[DATA PROVIDED]:
::::::
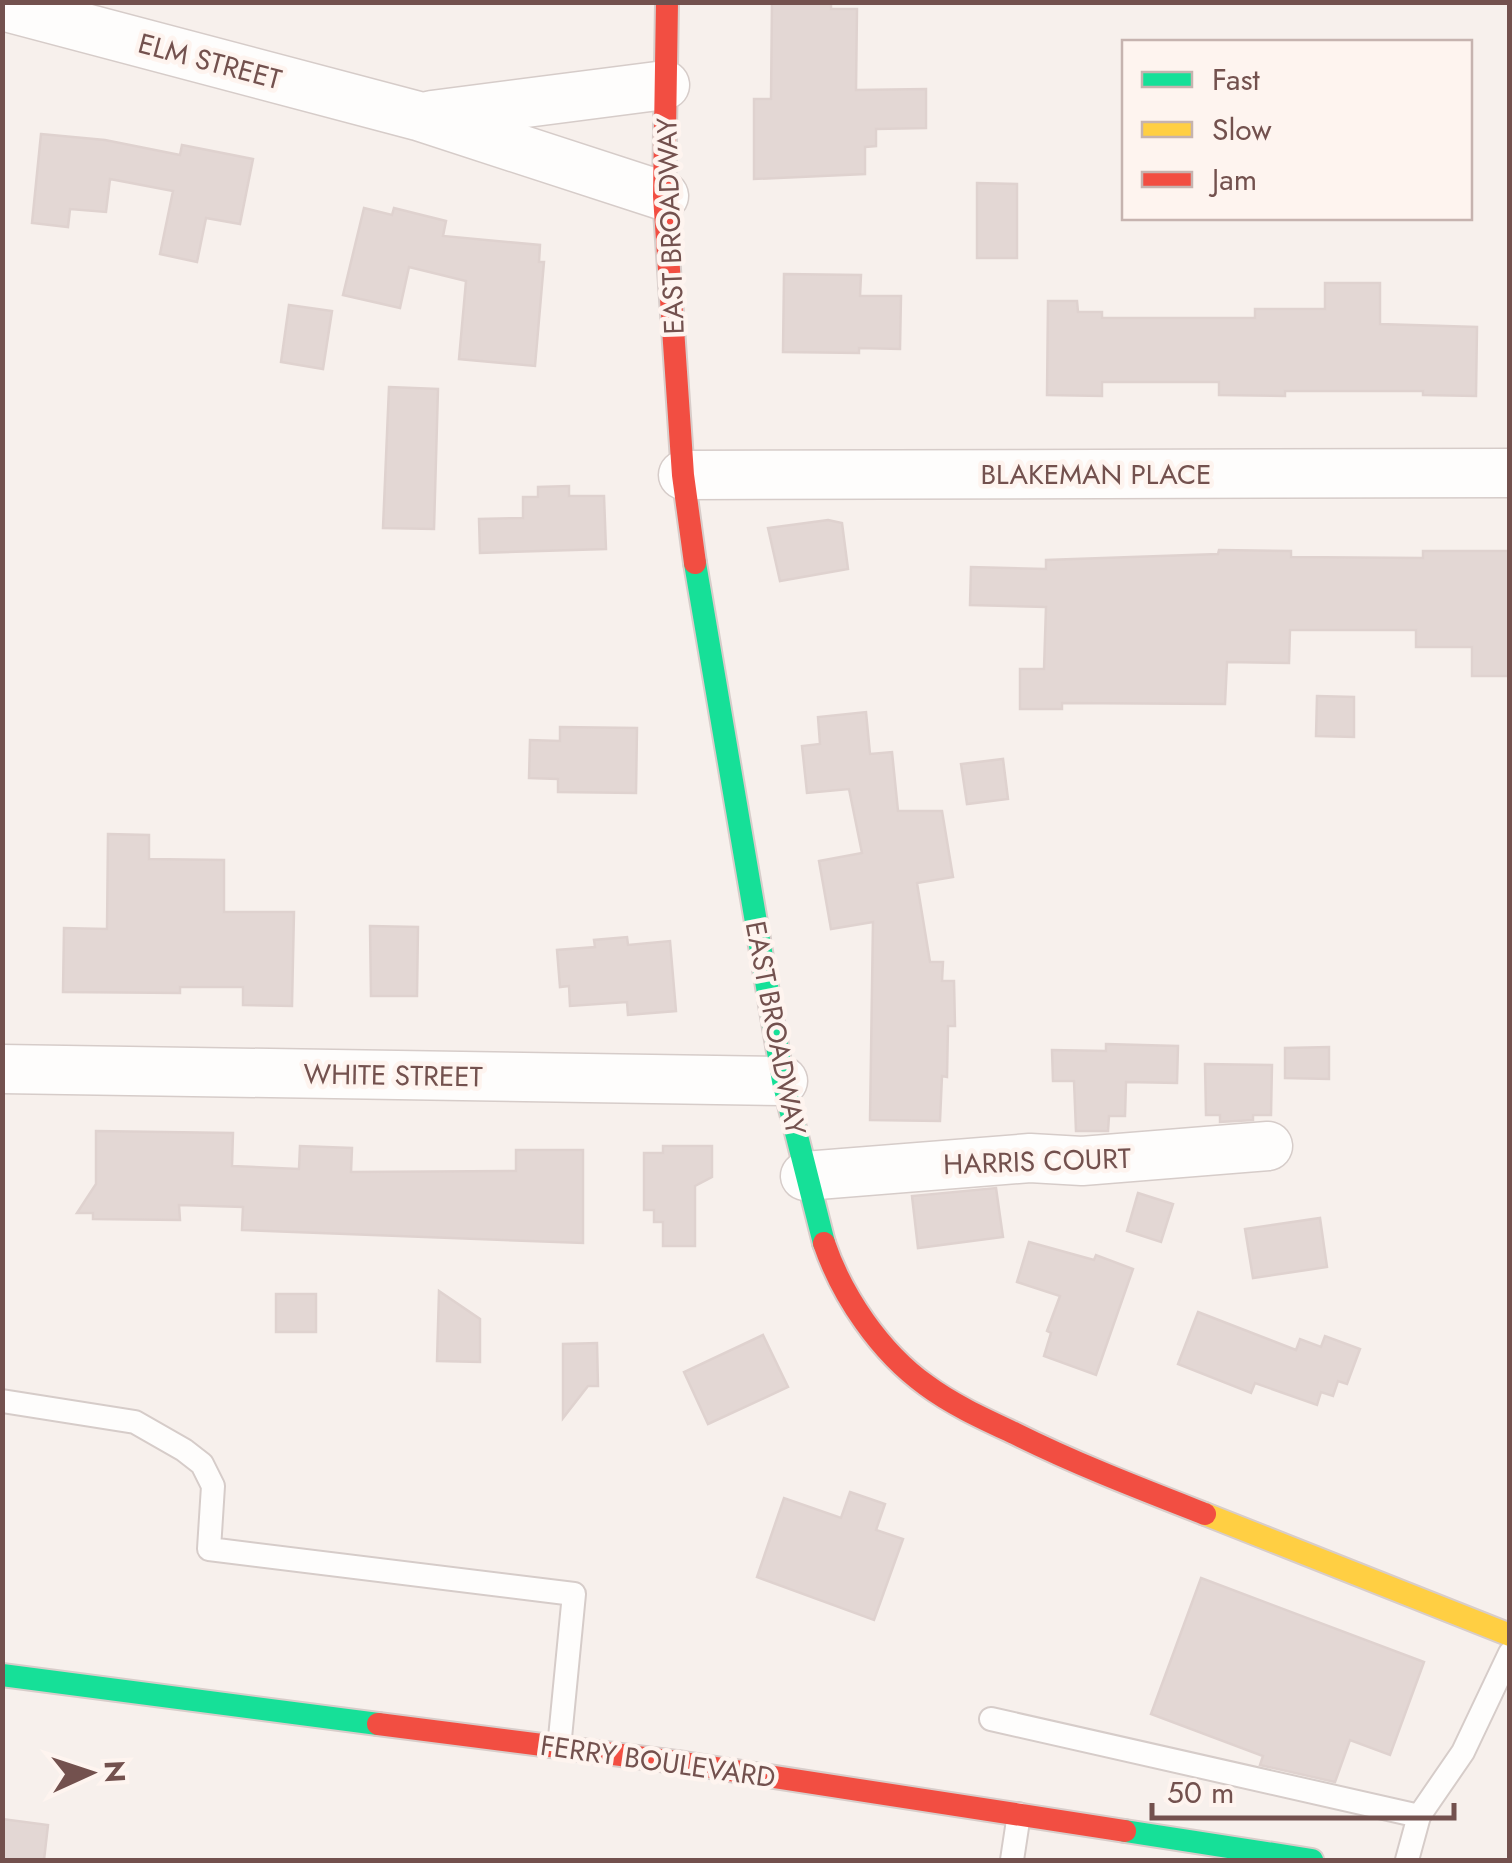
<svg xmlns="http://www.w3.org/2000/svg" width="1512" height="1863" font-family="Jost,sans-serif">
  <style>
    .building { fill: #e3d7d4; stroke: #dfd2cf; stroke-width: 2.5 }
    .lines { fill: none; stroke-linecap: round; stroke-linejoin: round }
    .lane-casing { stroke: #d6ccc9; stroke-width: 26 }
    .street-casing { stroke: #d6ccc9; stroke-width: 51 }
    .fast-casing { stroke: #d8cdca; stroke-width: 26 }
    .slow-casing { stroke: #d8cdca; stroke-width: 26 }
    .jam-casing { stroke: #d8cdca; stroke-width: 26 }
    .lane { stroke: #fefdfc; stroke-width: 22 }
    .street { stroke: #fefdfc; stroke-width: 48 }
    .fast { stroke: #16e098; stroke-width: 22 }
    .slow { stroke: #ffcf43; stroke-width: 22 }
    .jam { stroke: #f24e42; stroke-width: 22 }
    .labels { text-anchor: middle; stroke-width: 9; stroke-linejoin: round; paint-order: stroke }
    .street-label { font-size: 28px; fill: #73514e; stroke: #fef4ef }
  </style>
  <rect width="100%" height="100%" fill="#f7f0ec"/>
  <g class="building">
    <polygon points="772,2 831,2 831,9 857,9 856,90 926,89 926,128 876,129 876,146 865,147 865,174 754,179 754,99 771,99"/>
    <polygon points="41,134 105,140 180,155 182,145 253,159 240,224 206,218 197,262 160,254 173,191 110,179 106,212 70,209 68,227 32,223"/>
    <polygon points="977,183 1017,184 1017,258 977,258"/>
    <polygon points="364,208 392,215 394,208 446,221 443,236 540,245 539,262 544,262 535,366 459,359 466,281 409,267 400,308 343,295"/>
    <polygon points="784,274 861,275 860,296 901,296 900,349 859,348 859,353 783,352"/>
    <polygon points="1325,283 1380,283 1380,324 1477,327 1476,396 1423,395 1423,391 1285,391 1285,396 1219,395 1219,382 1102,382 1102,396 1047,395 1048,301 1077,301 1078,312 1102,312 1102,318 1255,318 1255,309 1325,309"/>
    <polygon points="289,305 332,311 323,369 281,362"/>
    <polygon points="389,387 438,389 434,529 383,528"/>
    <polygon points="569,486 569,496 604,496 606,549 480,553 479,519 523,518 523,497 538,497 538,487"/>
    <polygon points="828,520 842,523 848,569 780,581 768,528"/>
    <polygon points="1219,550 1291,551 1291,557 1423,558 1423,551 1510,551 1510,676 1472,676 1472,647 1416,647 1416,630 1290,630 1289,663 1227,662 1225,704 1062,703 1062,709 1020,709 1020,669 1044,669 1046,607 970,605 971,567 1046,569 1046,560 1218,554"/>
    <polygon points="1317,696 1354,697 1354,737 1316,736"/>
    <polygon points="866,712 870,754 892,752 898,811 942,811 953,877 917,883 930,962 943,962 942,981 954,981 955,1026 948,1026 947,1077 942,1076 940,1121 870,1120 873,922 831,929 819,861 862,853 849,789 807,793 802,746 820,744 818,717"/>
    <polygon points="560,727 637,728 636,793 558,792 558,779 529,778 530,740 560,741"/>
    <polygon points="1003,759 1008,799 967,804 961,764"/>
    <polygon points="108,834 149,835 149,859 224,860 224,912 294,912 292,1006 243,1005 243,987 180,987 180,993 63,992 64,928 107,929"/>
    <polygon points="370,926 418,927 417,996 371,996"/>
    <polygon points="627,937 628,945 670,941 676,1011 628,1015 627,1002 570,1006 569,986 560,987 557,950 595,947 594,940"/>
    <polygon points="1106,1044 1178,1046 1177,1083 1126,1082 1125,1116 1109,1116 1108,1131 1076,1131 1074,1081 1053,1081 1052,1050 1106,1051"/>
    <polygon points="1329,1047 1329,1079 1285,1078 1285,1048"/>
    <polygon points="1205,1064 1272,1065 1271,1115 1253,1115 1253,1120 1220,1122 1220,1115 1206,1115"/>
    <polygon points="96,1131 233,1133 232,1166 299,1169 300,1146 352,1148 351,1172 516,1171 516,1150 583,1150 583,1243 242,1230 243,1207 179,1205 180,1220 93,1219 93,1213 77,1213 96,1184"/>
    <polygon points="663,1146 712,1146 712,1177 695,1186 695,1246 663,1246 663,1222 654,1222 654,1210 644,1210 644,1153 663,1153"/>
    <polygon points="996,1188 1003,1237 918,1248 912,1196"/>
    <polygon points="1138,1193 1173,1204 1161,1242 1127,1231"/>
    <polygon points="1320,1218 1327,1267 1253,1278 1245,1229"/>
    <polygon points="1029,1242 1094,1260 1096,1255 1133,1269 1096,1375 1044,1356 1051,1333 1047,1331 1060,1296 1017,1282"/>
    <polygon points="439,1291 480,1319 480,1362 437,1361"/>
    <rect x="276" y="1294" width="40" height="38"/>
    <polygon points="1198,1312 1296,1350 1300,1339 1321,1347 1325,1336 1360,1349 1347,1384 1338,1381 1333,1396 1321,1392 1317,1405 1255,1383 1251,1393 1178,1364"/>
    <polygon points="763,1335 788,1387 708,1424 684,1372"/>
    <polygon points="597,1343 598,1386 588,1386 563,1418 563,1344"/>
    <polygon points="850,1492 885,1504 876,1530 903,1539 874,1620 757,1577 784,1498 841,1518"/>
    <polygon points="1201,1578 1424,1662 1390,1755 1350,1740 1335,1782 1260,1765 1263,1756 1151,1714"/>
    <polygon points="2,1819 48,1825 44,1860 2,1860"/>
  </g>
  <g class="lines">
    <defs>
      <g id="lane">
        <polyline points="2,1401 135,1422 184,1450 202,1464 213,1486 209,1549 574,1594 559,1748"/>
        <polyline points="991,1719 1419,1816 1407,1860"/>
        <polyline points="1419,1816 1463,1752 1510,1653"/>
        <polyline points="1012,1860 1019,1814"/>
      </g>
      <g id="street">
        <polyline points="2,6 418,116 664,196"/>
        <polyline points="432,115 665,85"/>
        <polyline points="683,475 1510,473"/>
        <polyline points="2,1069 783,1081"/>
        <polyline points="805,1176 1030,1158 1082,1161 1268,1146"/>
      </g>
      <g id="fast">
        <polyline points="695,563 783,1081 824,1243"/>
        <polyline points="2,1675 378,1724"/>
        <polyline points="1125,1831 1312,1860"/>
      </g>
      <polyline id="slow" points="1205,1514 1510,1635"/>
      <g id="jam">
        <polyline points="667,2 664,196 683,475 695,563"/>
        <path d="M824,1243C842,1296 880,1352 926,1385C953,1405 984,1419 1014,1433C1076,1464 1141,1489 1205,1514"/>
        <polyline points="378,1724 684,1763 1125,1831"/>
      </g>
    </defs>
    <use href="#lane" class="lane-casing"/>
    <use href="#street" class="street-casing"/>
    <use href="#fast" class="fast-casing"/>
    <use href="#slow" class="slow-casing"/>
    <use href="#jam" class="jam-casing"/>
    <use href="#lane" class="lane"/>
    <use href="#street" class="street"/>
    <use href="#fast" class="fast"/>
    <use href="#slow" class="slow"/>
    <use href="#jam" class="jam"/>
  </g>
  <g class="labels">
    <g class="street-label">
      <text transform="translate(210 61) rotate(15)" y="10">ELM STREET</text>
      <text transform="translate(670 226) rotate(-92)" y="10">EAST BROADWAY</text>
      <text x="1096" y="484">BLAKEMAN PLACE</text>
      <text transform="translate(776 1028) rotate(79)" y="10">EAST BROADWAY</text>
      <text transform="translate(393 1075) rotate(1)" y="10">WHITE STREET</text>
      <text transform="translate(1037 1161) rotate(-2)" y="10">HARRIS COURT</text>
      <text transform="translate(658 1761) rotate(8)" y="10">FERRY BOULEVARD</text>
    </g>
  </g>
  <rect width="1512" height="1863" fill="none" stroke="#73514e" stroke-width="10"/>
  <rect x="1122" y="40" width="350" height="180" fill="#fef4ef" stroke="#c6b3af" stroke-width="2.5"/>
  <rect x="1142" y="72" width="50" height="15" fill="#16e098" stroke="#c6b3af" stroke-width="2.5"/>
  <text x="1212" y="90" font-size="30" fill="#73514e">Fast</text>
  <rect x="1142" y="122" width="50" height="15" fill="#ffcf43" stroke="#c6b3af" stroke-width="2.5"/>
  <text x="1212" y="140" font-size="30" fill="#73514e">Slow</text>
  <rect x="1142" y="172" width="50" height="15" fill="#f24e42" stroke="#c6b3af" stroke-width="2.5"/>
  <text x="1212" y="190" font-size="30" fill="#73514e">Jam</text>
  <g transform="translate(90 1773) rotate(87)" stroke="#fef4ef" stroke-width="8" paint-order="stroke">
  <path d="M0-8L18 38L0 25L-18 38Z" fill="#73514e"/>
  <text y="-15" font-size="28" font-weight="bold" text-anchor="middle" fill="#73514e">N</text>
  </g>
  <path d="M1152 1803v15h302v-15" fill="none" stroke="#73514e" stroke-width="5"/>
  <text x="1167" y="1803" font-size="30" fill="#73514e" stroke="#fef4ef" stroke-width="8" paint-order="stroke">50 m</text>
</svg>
::::::
Take from the material above the lines running from the one with "#fefdfc; stroke-width: 48" through the one with "middle; stroke-width: 9;", and repeat them exactly, with nothing else.

    .street { stroke: #fefdfc; stroke-width: 48 }
    .fast { stroke: #16e098; stroke-width: 22 }
    .slow { stroke: #ffcf43; stroke-width: 22 }
    .jam { stroke: #f24e42; stroke-width: 22 }
    .labels { text-anchor: middle; stroke-width: 9; stroke-linejoin: round; paint-order: stroke }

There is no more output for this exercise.